=== EXERCISE INPUT ===

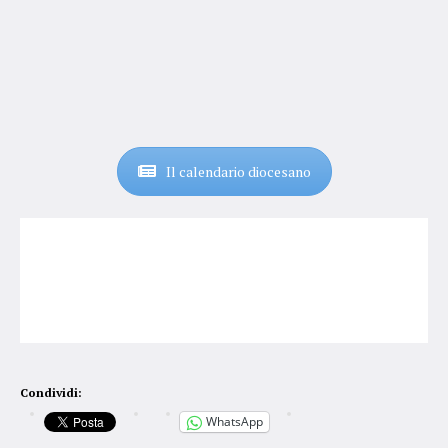
Il calendario diocesano
Condividi:
WhatsApp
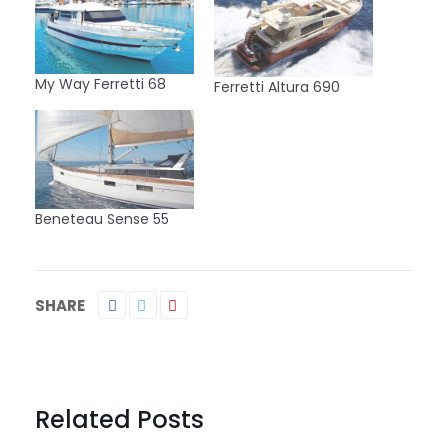
My Way Ferretti 68
Ferretti Altura 690
Beneteau Sense 55
SHARE
Related Posts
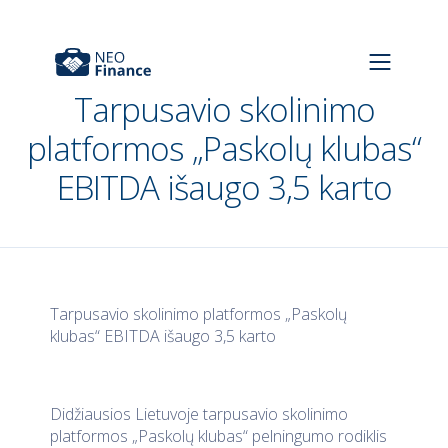
Tarpusavio skolinimo
platformos „Paskolų klubas“
EBITDA išaugo 3,5 karto
Tarpusavio skolinimo platformos „Paskolų
klubas“ EBITDA išaugo 3,5 karto
Didžiausios Lietuvoje tarpusavio skolinimo
platformos „Paskolų klubas“ pelningumo rodiklis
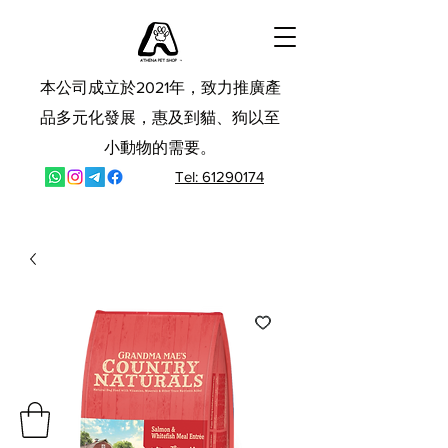
本公司成立於2021年，致力推廣產
品多元化發展，惠及到貓、狗以至
小動物的需要。
Tel: 61290174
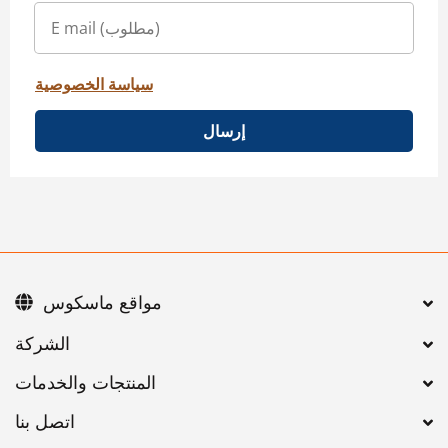
سياسة الخصوصية
إرسال
مواقع ماسكوس
اتصل بنا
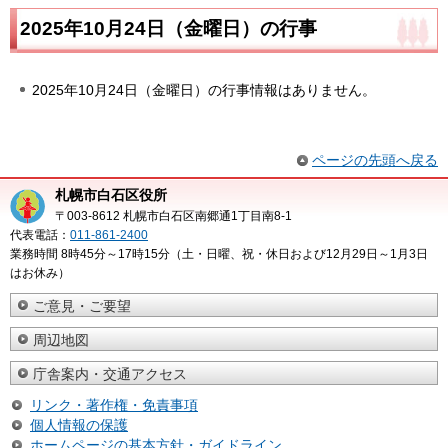
2025年10月24日（金曜日）の行事
2025年10月24日（金曜日）の行事情報はありません。
ページの先頭へ戻る
札幌市白石区役所
〒003-8612 札幌市白石区南郷通1丁目南8-1
代表電話：
011-861-2400
業務時間 8時45分～17時15分（土・日曜、祝・休日および12月29日～1月3日
はお休み）
ご意見・ご要望
周辺地図
庁舎案内・交通アクセス
リンク・著作権・免責事項
個人情報の保護
ホームページの基本方針・ガイドライン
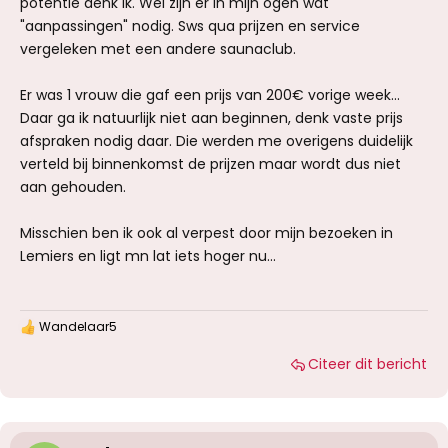
potentie denk ik. Wel zijn er in mijn ogen wat
"aanpassingen" nodig. Sws qua prijzen en service
vergeleken met een andere saunaclub.
Er was 1 vrouw die gaf een prijs van 200€ vorige week...
Daar ga ik natuurlijk niet aan beginnen, denk vaste prijs
afspraken nodig daar. Die werden me overigens duidelijk
verteld bij binnenkomst de prijzen maar wordt dus niet
aan gehouden.
Misschien ben ik ook al verpest door mijn bezoeken in
Lemiers en ligt mn lat iets hoger nu...
Wandelaar5
W
a
Citeer dit bericht
a
r
d
e
r
i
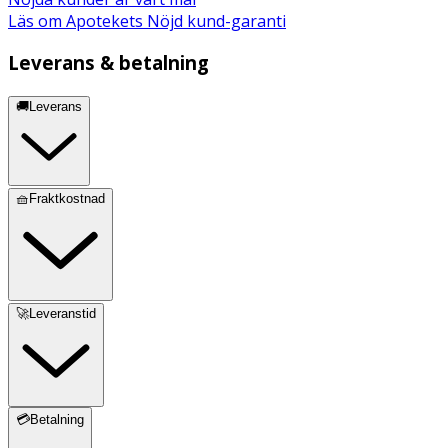
Läs om Apotekets Nöjd kund-garanti
Leverans & betalning
🚚Leverans
🧺Fraktkostnad
🚀Leveranstid
💳Betalning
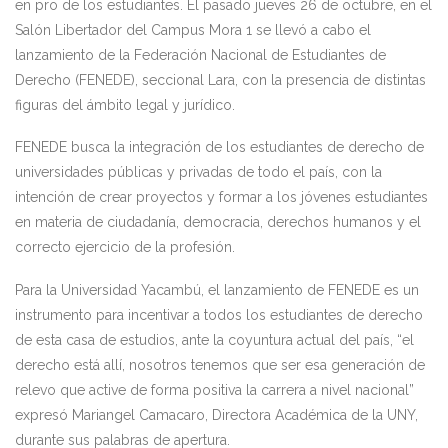
en pro de los estudiantes. El pasado jueves 26 de octubre, en el
Salón Libertador del Campus Mora 1 se llevó a cabo el
lanzamiento de la Federación Nacional de Estudiantes de
Derecho (FENEDE), seccional Lara, con la presencia de distintas
figuras del ámbito legal y jurídico.
FENEDE busca la integración de los estudiantes de derecho de
universidades públicas y privadas de todo el país, con la
intención de crear proyectos y formar a los jóvenes estudiantes
en materia de ciudadanía, democracia, derechos humanos y el
correcto ejercicio de la profesión.
Para la Universidad Yacambú, el lanzamiento de FENEDE es un
instrumento para incentivar a todos los estudiantes de derecho
de esta casa de estudios, ante la coyuntura actual del país, “el
derecho está allí, nosotros tenemos que ser esa generación de
relevo que active de forma positiva la carrera a nivel nacional”
expresó Mariangel Camacaro, Directora Académica de la UNY,
durante sus palabras de apertura.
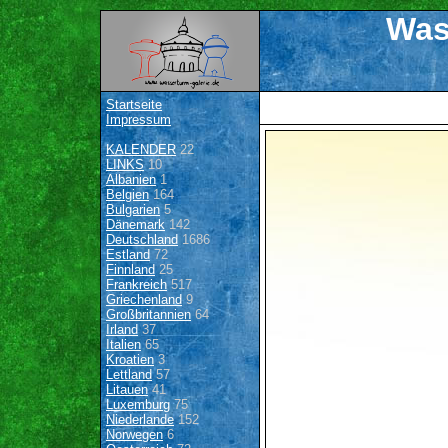
Was
Startseite
Impressum
KALENDER
22
LINKS
10
Albanien
1
Belgien
164
Bulgarien
5
Dänemark
142
Deutschland
1686
Estland
72
Finnland
25
Frankreich
517
Griechenland
9
Großbritannien
64
Irland
37
Italien
65
Kroatien
3
Lettland
57
Litauen
41
Luxemburg
75
Niederlande
152
Norwegen
6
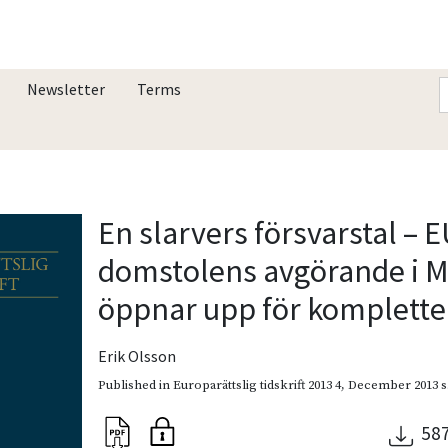
Newsletter
Terms
En slarvers försvarstal – E
domstolens avgörande i 
öppnar upp för komplette
Erik Olsson
Published in
Europarättslig tidskrift 2013 4
,
December 2013
s
58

===

ABOUT THIS EXERCISE
Show every line of the material above that contains the word "Ferretti", copying each one in full. Case counts.

SOLUTION
My Way Ferretti 68
Ferretti Altura 690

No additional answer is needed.